Einstein was wrong. God does, in fact, like to roll dice with the universe. At the quantum level, particles are entangled with one another in time and space, or so we think. Deep beneath the surface, however, the links are not always obvious.

An English professor, for example, can walk into a freshman class one day and wind up saving a life without even realizing it.

It happens more often than we would like to acknowledge, and we are at a loss to explain how or why it happens. Some call it divine intervention, but the physicists like to think of it as "non-local entanglement." Either way, we should recognize that we don't always understand the forces acting on our lives, or the impact we may have on others.

You need a good reason to get up in the morning and hike in -20 degree weather to attend a class. Dr. Zelda Rouillard always made it a worthwhile proposition. After all, where else could a scruffy high school dropout go to find out if he could write? With uncommon grace, she engaged the mind, and held us accountable on the page. She didn't like some of my ideas, and wasn't shy about letting the class know if I was missing the target. Still, she would let us try, if we had the cojones to throw it out there. The slackers may have laughed at her, but those of us who could think for ourselves knew the score: if we were up to the task, she would help us to find a voice.

Like most of the complex people we meet, Zelda was a study in contradictions. Underneath the conservative outfits she favored, many of them based on Simplicity patterns from the 1950s and 60s, there lurked a radical. Open to ideas from every literary direction, she managed to sneak Shirley Jackson and Eudora Welty into the curriculum right alongside the classics, and then she would give us that impish smile of hers whenever we managed to connect the dots.
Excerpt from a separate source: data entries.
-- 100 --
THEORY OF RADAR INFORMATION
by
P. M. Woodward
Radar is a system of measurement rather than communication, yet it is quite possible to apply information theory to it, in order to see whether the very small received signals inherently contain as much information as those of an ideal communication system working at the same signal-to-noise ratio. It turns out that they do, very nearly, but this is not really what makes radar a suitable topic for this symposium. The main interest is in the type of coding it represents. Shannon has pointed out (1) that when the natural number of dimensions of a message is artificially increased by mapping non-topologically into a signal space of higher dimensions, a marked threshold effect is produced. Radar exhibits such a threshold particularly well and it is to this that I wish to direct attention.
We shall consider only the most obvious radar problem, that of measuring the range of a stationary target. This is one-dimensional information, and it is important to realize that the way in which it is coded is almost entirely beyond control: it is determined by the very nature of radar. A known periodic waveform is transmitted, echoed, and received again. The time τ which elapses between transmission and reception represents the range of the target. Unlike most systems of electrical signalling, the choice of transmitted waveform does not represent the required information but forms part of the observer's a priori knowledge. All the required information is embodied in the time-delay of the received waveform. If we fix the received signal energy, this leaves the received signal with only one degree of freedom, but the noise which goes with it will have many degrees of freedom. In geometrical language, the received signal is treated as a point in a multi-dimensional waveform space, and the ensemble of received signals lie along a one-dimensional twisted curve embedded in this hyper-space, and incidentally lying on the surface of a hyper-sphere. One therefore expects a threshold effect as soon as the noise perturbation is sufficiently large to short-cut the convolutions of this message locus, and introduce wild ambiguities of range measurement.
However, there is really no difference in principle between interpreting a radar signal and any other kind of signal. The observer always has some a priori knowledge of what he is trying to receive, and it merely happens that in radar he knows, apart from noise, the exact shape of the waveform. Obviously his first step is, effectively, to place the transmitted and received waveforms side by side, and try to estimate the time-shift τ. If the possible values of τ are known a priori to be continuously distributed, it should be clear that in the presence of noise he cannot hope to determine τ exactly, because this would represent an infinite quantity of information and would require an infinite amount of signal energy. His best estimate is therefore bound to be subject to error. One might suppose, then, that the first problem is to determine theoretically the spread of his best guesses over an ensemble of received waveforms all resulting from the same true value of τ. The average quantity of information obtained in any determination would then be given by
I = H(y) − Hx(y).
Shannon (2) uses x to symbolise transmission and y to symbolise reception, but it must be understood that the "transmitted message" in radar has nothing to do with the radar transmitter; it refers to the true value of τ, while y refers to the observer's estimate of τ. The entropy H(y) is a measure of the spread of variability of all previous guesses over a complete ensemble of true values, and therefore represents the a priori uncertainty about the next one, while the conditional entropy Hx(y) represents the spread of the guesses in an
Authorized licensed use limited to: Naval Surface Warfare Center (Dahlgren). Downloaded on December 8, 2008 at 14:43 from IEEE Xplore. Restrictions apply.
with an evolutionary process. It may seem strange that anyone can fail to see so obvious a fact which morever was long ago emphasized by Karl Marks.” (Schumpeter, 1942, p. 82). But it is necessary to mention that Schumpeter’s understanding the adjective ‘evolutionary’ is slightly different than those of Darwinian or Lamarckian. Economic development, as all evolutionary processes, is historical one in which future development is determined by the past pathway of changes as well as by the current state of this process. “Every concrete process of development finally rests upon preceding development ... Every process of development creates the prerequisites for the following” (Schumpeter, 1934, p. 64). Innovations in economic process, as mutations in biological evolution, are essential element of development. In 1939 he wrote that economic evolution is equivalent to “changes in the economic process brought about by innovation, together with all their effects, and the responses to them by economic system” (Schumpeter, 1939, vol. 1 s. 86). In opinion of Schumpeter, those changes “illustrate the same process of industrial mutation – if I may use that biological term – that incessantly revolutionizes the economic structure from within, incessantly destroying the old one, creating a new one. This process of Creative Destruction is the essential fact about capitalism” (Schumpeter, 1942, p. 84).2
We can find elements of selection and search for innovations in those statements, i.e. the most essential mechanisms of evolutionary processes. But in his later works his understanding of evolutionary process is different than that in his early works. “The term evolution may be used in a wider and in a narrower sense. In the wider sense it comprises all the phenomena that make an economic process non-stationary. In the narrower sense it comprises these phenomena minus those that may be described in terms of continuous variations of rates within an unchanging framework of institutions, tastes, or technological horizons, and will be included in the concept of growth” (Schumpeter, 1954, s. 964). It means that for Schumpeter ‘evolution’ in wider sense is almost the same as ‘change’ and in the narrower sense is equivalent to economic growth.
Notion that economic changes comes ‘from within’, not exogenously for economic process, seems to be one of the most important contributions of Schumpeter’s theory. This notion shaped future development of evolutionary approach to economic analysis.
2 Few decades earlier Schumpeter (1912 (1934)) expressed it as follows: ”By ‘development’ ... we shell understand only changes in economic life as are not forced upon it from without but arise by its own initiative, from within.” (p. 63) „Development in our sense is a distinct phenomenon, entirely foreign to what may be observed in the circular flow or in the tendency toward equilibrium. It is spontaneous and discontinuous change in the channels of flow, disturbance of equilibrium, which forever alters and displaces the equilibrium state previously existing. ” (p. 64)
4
In our papers, we had to write clean -- Zelda was a formidable grammarian -- and we had to make some kind of sense, but we could take chances. She was my first real audience, the first college professor who looked at my work and gave me an honest grade. In a simple and profound way, she restored some of my faith in education. After dropping out of high school, I was convinced the system was utterly corrupt. While it remains the real battleground for class warfare in our time, a college can still have the integrity we need, especially when someone like Zelda supports it over the course of a career.

Going off the deep end, I once wrote a paper for Zelda titled Contesting Level Zero: it was about a story by Julio Cortazar (Blow Up). It was strange, full of ideas about meta-fiction that added up to something more than their goofy, syncopated parts. To this day, I'm still not sure what it means or why it works. If I hadn't read Borges in my ski-bum-dishwasher-philosopher salad days, I doubt I would have taken it on. When Zelda handed it back to me, she told me she liked it, but wasn't sure what any of it meant. Still, she gave me an A on that paper, and we both had a good laugh about it when I confessed I didn't know what it meant, either. It was one of those moments when you are reminded that the page is the ultimate playing field, and we all have an equal shot to make it, or fall flat on our faces, when we put our words down and share them with others.
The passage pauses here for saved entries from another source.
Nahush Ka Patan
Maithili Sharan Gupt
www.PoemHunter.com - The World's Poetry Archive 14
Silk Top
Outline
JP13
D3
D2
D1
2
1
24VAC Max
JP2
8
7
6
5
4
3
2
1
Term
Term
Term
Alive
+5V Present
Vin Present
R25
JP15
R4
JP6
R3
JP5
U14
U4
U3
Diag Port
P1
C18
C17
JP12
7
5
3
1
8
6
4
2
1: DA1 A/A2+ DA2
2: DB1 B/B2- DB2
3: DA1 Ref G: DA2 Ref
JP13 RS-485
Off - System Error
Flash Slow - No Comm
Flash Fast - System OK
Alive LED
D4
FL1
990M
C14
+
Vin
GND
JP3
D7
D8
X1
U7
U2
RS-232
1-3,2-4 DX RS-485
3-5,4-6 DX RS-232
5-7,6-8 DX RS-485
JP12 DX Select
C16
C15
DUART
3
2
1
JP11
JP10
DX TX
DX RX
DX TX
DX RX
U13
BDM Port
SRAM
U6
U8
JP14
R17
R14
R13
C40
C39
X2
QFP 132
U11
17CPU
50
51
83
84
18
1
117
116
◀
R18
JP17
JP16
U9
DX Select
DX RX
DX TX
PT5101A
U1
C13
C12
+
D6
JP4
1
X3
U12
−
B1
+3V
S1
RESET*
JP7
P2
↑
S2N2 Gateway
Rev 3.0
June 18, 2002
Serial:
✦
The best co-conspirators give you cover. Zelda, who was also my advisor, went along with my diabolical scheme to get a degree in my standard berserk manner. Determined to survive, I put certain courses together and she always gave me the OK. She even went along with my insane desire to take T.C. Johnson's "Symbols" class as an elective in my Junior year: I thought it was a penultimate gesture of confidence (or, perhaps, a sly attempt to convert me to some kind of faith with the help of Eliade and Cassirer, and yes, it worked). Against the odds, and with a lot of help from Madame Rouillard and her peers, including George Sibley, Pat Sterling, John Cope and T.C., I earned a degree in four years. Another life saved, even if she wasn't entirely aware that she was doing it.

After graduating, I left the Gunnison valley for the riches of the big city. I still think about the divine Madame Rouillard almost every day. You see, whenever I put words on the page, there is a "Tiny Zelda" that I keep on my shoulder. This doppleganger gives my inner critic a form and a voice that I have to listen to. I owe it to her. To look at every line at least twice, to strive for clarity, to get each comma and colon and word where it belongs. To make sure the audience can follow each idea to a clear and meaningful conclusion. Even if it does rely on a form of non-local entanglement that only a physicist could love. While I did get the chance to thank her before she left this vale, this is the kind of debt you can only pay forward to the next generation. In other words, the best kind. Zelda ... I promise to do my part, and once again, I thank you.